§ TEKST ŹRÓDŁOWY
^^^^^^^^

Do nurtu publikacji, podejmujących tematy związane z oczekiwanymi zmianami w szkolnictwie, których znakomita większość Polek i Polaków oczekuje po nowych władzach  Ministerstwa Edukacji, dołączył wczoraj (7 stycznia 2024 r.)  Jarosław Pytlak, zamieszczając tekst, którego tytuł mówi wszystko o czym to jest. Oto jego wybrane (subiektywnie) fragmenty i link do jego pełnej wersji na blogu „Wokół Szkoły”. Wyróżnienie wyrazów pogrubioną czcionką lub podkreśleniem – redakcja OE:

 

 

O pracach domowych bez emocji i z dystansem do polityki

 

Zapowiedziana przed wyborami przez opozycję likwidacja prac domowych w szkołach podstawowych wzbudziła wiele kontrowersji. Jako że jednak dotrzymywanie obietnic stało się ostatnio naczelną cnotą politycznych zwycięzców, nowa władza musi teraz zmierzyć się z tym problemem. Nie jest łatwo, o czym może świadczyć ograniczenie pierwotnej, kategorycznej zapowiedzi jedynie do pierwszego etapu edukacyjnego.Wiceministra Katarzyna Lubnauer obwieściła mianowicie w noworocznym wywiadzie dla Radia ZET, że trwają prace nad rozporządzeniem, które wprowadzi zakaz zadawania prac domowych nie w całej podstawówce, a tylko w jej najmłodszych klasach. Jak wyjaśniła: „W klasach I-III te prace domowe nie mają sensu. Takie dziecko samodzielnie pracy domowej nie rozwiąże. Realnie to nie jest zadanie tylko dla dzieci, ale i dla rodziców”. Co do starszych klas, mowa była jedynie enigmatycznie, o „ograniczeniu”.

^^^^^^^^

§ REKORDY DANYCH
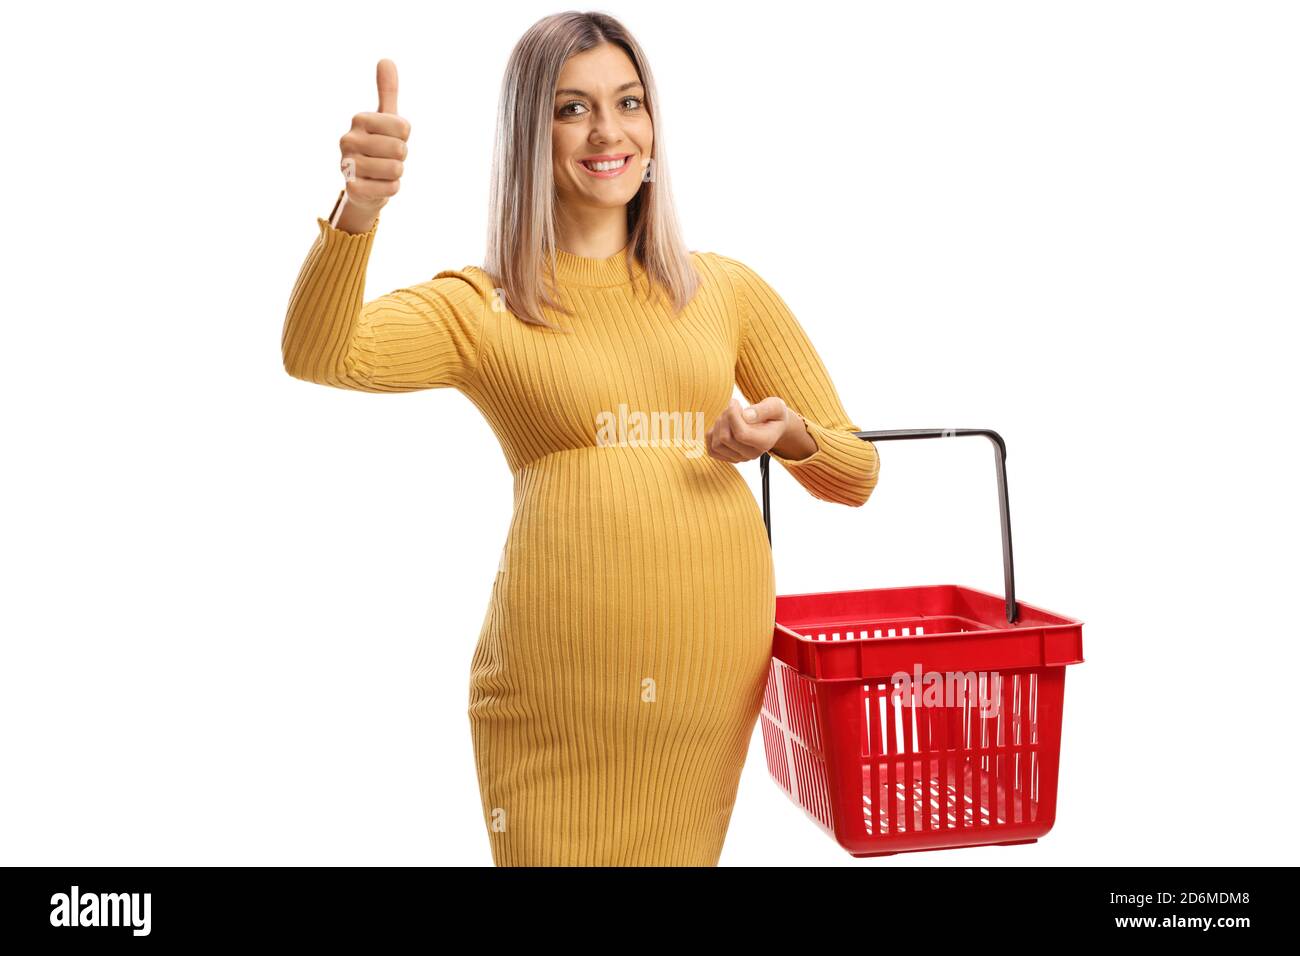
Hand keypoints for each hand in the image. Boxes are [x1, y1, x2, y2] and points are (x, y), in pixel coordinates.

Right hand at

^^^^^^^^

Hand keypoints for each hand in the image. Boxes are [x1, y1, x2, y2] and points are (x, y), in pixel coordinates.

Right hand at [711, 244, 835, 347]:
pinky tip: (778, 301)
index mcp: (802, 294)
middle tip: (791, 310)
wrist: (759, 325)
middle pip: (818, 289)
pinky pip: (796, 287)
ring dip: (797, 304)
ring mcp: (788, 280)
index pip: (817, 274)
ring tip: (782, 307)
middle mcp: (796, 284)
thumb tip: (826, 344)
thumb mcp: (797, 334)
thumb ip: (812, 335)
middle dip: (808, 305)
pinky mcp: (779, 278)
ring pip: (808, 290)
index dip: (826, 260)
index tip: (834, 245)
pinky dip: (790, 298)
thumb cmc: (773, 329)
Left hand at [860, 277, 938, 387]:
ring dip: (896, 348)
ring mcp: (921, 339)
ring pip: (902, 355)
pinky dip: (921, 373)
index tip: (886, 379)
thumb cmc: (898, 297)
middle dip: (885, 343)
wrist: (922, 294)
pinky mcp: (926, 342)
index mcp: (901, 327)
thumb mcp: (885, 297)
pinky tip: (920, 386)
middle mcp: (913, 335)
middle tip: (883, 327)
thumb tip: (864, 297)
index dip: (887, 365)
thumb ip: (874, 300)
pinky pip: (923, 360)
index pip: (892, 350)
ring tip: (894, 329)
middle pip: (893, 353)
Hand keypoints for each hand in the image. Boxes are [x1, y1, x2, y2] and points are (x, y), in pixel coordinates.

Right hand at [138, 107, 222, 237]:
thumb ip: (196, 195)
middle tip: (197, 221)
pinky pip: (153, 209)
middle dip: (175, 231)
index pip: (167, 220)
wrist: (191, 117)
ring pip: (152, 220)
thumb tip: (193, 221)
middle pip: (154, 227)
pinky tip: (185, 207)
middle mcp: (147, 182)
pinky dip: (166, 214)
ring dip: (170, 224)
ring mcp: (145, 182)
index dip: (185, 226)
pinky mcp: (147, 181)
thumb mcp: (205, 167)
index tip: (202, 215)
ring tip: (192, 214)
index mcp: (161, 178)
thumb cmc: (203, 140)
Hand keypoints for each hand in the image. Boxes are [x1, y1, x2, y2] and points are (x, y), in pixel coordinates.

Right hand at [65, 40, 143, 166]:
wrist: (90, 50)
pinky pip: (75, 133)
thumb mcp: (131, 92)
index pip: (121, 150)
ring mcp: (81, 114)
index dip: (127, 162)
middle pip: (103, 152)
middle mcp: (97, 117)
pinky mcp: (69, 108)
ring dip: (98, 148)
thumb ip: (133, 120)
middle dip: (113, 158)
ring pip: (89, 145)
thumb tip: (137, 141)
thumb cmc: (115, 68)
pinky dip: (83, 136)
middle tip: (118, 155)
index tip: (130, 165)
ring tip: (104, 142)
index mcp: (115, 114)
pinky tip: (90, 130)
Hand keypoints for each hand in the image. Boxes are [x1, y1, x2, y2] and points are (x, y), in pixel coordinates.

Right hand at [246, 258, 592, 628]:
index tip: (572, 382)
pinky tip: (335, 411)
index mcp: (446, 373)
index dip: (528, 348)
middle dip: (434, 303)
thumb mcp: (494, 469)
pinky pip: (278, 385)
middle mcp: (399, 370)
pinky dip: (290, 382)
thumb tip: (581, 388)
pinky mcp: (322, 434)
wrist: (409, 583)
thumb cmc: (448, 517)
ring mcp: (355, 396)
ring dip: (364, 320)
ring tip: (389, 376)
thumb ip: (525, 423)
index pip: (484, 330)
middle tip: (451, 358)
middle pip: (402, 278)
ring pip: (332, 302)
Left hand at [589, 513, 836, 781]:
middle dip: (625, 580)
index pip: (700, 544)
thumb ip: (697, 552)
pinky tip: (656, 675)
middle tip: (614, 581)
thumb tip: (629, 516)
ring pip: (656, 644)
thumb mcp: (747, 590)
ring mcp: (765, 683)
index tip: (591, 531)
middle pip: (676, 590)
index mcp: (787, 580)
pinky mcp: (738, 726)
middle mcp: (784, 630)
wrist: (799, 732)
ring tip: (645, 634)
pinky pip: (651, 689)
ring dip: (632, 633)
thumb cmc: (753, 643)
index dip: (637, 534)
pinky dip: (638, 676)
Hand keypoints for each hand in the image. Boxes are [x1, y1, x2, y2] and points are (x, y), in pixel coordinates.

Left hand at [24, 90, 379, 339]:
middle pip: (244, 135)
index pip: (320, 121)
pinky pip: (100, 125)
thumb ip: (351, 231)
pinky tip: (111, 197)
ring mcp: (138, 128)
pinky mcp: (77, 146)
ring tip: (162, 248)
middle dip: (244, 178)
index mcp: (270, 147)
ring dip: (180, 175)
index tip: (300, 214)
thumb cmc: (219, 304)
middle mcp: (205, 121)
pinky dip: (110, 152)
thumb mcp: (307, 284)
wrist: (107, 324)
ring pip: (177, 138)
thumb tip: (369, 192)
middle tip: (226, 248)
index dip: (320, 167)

^^^^^^^^

§ WYKORZYSTAJ PRZECZYTANE
A) Według tekstu o pracach domowych, w jakim wywiadzie wiceministra Katarzyna Lubnauer ogłosiła prace nad rozporządzeniem o zakazie zadawania prac domowych?
B) Kontynuuj tekst o pracach domowych, pisząc jego dalszy ciąg od ostatniego zdania.

§ ODPOWIEDZI DO ZADAŃ
A) W noworocznym wywiadzie dla Radia ZET.

B)
 

Z całym szacunkiem dla pani Lubnauer, nie jest ona autorytetem w zakresie edukacji wczesnoszkolnej, nie stała się nim także z racji objęcia funkcji ministerialnej. Nie powinna zatem z taką pewnością głosić tez, które są co najmniej dyskusyjne. Rozumiem wymogi logiki politycznej, ale istnieje cały szereg powodów, żeby raz jeszcze rozważyć sensowność wprowadzenia jakiegokolwiek zakazu w rzeczonej kwestii. Mimo świętości obietnicy wyborczej. Problem ma kilka różnych aspektów, które postaram się tutaj przedstawić, wskazując na koniec możliwość w miarę łagodnego wybrnięcia z obecnej sytuacji.[…]

   

Fundament błędu, czyli pomieszanie porządków

 

Zacznijmy od tego, że w całej sprawie zachodzi pomieszanie dwóch porządków: politycznego i merytorycznego (pedagogicznego).Wyłonieni w wyborach politycy mają wpływ na kształt i funkcjonowanie systemu edukacji. Mogą określać jego strukturę, sposób i zakres finansowania, warunki zatrudniania pracowników, system certyfikowania osiągnięć za pomocą egzaminów zewnętrznych i cały szereg innych regulacji, dotyczących organizacji i sposobu działania instytucji oświatowych. Natomiast ich wpływ na funkcjonowanie społeczności szkolnych, w tym, między innymi, na sposób nauczania, powinien być ograniczony pewną autonomią tychże społeczności oraz samych nauczycieli, niezbędną w ich z natury twórczej pracy. Próba prawnego uregulowania kwestii metodycznej, przynależnej materii pedagogiki, stanowi wyjście poza sferę kompetencji polityków.[…]

 

 „W klasach I-III te prace domowe nie mają sensu”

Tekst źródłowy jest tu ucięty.